The information underpinning the research was gathered from state government departments in Victoria and New South Wales, and the Australian Bureau of Statistics.

Vinson is well aware that the report has the potential to be inflammatory, and that the stigma attached to being listed in ‘the bottom five’ communities could incite further problems. He well knows  how some government policies seem to preserve a bad situation rather than preventing them. Vinson describes such policies as ‘criminogenic’ as a culture of social problems is perpetuated by the punitive measures used to respond to them. The current methods of incarceration and punishment are one such example as the justice system is not intercepting criminals, but creating them.

In order for disadvantaged communities to benefit in the future, Vinson believes that developing health and education services is the best starting point.

‘If you apply the scales of disadvantage to particular portfolios, one question you might ask, for example, is “Is bulk billing available for these most disadvantaged areas?”.’

Similarly, providing better educational options for young people and encouraging them to complete secondary school would mean that they are less likely to enter the poverty cycle.

‘Nothing better predicts what’s going to happen to you than the number of years you stay in school.’
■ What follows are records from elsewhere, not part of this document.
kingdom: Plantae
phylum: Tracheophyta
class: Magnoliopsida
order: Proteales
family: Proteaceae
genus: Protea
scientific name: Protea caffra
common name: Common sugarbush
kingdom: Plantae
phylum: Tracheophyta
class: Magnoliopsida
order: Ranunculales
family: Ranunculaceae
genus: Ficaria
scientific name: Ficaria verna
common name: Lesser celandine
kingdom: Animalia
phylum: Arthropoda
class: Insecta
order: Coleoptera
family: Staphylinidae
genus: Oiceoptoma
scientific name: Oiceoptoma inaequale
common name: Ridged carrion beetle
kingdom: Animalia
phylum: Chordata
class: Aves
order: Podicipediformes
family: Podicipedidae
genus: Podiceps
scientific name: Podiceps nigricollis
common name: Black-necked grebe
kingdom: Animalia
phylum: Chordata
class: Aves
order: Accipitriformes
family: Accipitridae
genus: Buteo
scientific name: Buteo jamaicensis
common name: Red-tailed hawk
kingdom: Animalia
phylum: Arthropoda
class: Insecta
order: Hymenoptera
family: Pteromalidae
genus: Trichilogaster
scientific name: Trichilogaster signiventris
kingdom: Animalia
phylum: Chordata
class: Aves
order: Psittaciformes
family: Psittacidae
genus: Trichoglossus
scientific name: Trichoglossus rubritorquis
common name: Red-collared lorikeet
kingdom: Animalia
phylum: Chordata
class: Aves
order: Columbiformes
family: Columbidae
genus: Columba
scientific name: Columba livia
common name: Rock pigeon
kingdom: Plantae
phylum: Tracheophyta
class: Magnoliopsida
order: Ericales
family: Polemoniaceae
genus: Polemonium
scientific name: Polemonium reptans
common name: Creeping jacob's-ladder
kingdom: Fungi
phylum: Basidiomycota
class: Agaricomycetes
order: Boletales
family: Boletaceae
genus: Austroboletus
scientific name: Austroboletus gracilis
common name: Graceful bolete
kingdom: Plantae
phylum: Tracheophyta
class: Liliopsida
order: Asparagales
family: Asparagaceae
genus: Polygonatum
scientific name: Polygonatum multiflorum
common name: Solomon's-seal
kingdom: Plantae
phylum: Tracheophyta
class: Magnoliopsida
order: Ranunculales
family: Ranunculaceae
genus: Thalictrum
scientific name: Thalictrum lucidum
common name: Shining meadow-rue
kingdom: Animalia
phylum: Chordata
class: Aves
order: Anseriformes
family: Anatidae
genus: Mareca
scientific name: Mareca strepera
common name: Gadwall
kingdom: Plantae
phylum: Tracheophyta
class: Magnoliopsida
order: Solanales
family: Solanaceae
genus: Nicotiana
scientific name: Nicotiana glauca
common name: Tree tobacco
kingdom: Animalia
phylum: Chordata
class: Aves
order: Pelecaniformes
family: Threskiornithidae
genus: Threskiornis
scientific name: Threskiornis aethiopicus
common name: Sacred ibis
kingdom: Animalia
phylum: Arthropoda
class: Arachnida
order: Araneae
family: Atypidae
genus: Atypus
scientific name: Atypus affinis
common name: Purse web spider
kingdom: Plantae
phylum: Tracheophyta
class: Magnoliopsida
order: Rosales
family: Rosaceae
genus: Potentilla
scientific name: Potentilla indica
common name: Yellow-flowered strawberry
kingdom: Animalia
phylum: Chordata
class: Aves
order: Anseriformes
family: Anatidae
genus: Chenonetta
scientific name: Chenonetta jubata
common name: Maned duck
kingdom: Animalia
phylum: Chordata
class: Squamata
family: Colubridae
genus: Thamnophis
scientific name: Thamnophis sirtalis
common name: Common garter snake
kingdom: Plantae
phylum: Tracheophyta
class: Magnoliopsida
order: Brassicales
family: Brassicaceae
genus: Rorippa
The Community Adversity and Resilience report is available to policy makers and is likely to be valuable to a broader inquiry into poverty which could well follow the forthcoming Federal election.

The report supports the suggestion that Australia is, in general, more prosperous than it was even ten years ago, but that not all people share the benefits, and some will not benefit at all unless specific localised responses are made.

Peter Norden, concludes: ‘If for the first time in Australia’s history, one’s destiny might be shaped by one’s location, or even one’s postcode, it might be time to rethink some of the rules of the game’.

Beth Doherty is the assistant editor of Eureka Street.